*TASK INSTRUCTIONS*:
a – Answer these questions about the complexity excerpt, one answer per line:
(i) How many characters does the Enumerable#sum method found in ActiveSupport 3.0.7 weigh in at?
(ii) How many characters does the string "ab repeated 32 times" have?
(iii) What upper bound does the excerpt give for the Kolmogorov complexity of the original string in Ruby?
b – Return the passage of the complexity excerpt from "ab repeated 32" up to and including "let’s pick Ruby.".

*PAGE EXCERPT*:

╔══

We see that $p_5$ is the shortest of our programs, weighing in at 28 characters. One could argue that the size of $p_5$ is misrepresented because the sum method is not a native Ruby method, and we could address that concern by adding the length of the definition of sum to $|p_5|$ . When measured in the same way as our programs, the Enumerable#sum method found in ActiveSupport 3.0.7 weighs in at 112 characters, so let’s tack that on, $|p_5| = 140$ . Ensuring that the metric accounts for the program’s definition as well as any external dependencies keeps our measurements meaningful. Otherwise, we could create a very small program that satisfies our test suite:

p8 = lambda do |k|
  p1[k]
end

If our notion of size does not account for the size of all external dependencies, our metric (and that which we intend to build upon it) loses nearly all utility.

Taking into consideration the adjustment made to $|p_5|$ , the “smallest” example program that satisfies our test suite is $p_6$ . It is entirely possible that there exist programs even smaller that also satisfy the suite, but given that $p \models \sigma$ we can conclude

$\begin{aligned} D_{\sigma} & \leq |p_6| \\ F_{\sigma}(p) & \leq |p_6| \\ & \leq 33 \end{aligned}$

So, we only have an upper bound on $D_{\sigma}$ ? Close enough!

Kolmogorov Complexity and Functional Complexity

One way of measuring the complexity of a string is by measuring its Kolmogorov complexity. A quick overview of the process, taken straight from the linked Wikipedia article, is to take a string:

abababababababababababababababababababababababababababababababab

and search for a smaller representation of the it:

ab repeated 32 times

The first string has 64 characters, the second string has only 20. Our simplification of the original string may not be minimal, but it is substantially smaller, which suggests that the original string was not very complex. The actual Kolmogorov complexity of a string is the size of its minimal representation in some fixed universal description language. Provided that our language of choice is Turing complete, our measurements will vary from some other choice in language by a fixed constant. So, let’s pick Ruby.

'ab'*32

We now have a representation of our original string that is only 7 characters long. This representation may still not be minimal, but as with Functional complexity, we now have an upper bound — the Kolmogorov complexity of the original string in Ruby is at most 7. It’s been a while since I’ve thrown down some $\LaTeX$ , so if we let $K(s)$ represent the Kolmogorov complexity of a string, $s$ , and $d(s)$ represent a minimal description of $s$ in Ruby, then:

$\begin{aligned} K(s) & = |d(s)| \\ & \leq 7 \end{aligned}$

So, unsurprisingly, or original string is really not that complex, it can be greatly compressed, and it is very “un-random.” All three of those statements are roughly synonymous. Now, what is the relationship, if any, between Kolmogorov complexity and Functional complexity modulo a test suite? Kolmogorov complexity deals with individual strings whereas Functional complexity deals in programs that satisfy a test suite, so to find a relationship between the two, we need to get them both working in the same domain. In our example test suite, we have a pretty simple mapping between input and expected output that can be represented by many different strings. Here’s one:

"10=55,6=21,83=3486".split(',').each_with_index do |io, i|
  i, o = io.split('=')

╚══

*DATA SECTION*:
╔══

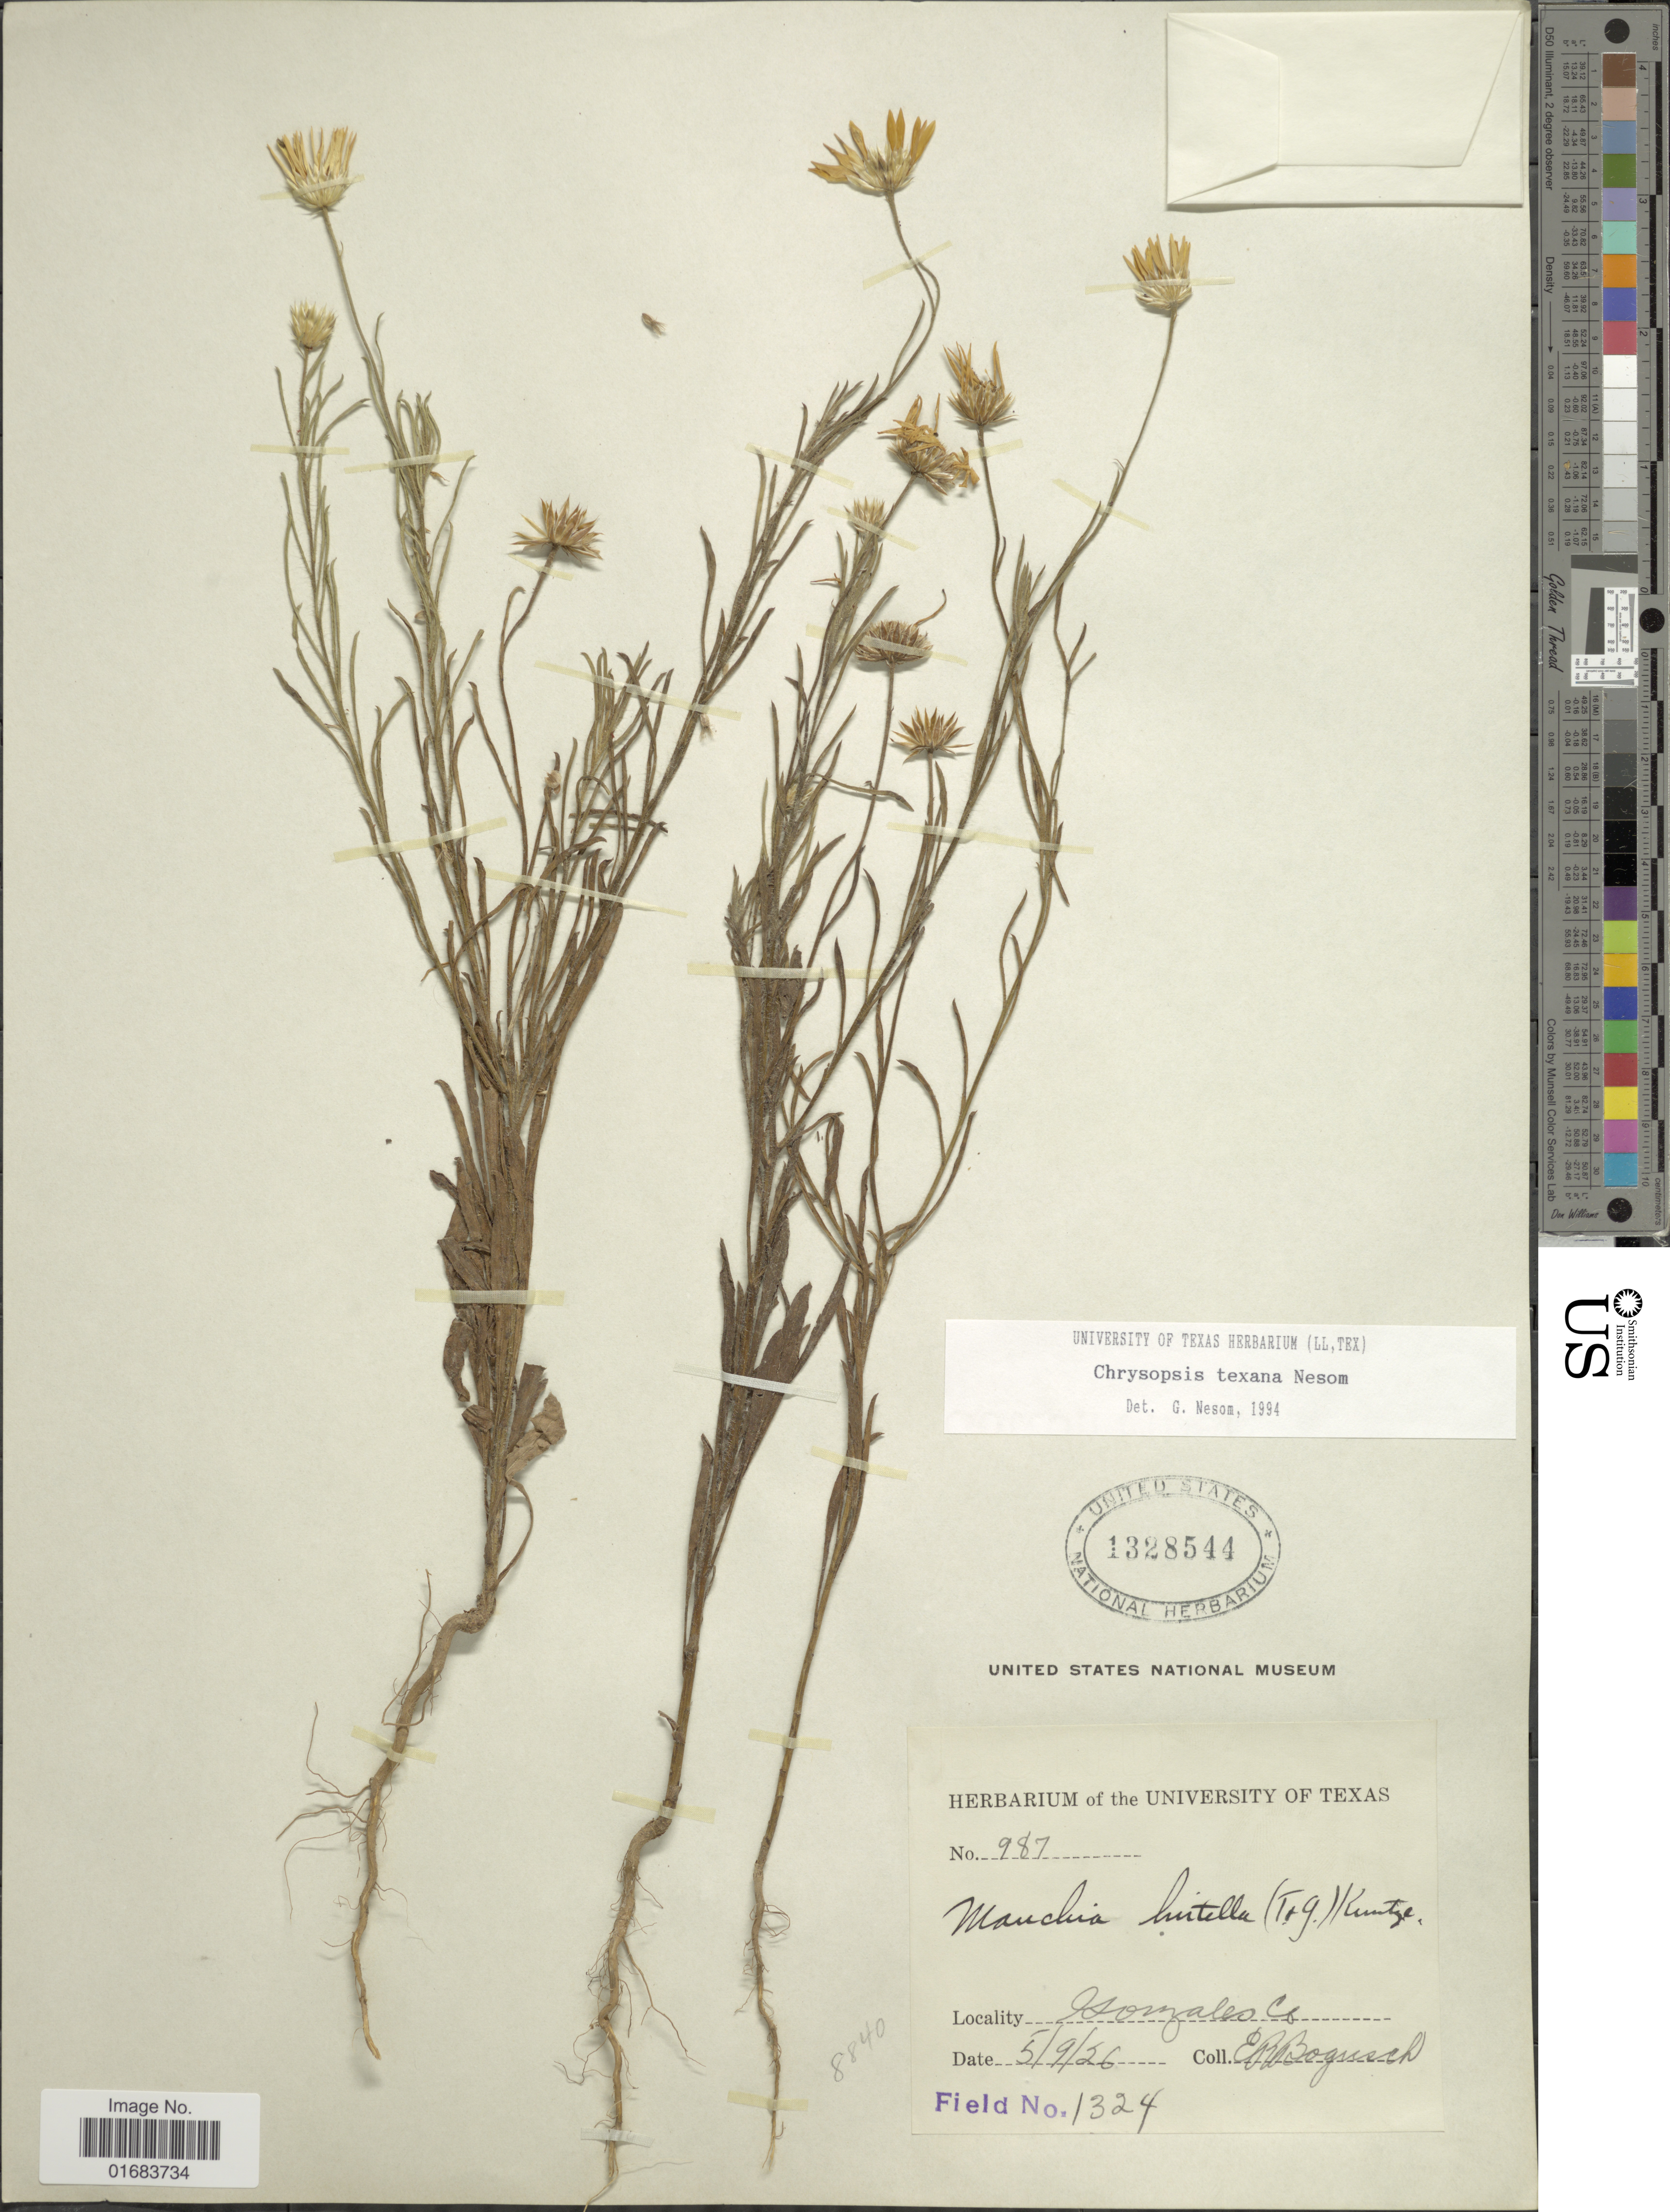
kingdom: Plantae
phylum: Tracheophyta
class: Magnoliopsida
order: Asterales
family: Asteraceae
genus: Chrysopsis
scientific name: Chrysopsis texana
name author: G.L. Nesom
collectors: E. Bogusch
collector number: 897/1324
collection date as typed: Transcribed d/m/y: 9/5/26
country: United States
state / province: Texas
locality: Gonzales Co.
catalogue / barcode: US 1328544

╚══

*THE ANSWERS*:
a –
(i) 112 characters
(ii) 20 characters
(iii) At most 7

b –
ab repeated 32 times

The first string has 64 characters, the second string has only 20. Our simplification of the original string may not be minimal, but it is substantially smaller, which suggests that the original string was not very complex. The actual Kolmogorov complexity of a string is the size of its minimal representation in some fixed universal description language. Provided that our language of choice is Turing complete, our measurements will vary from some other choice in language by a fixed constant. So, let’s pick Ruby.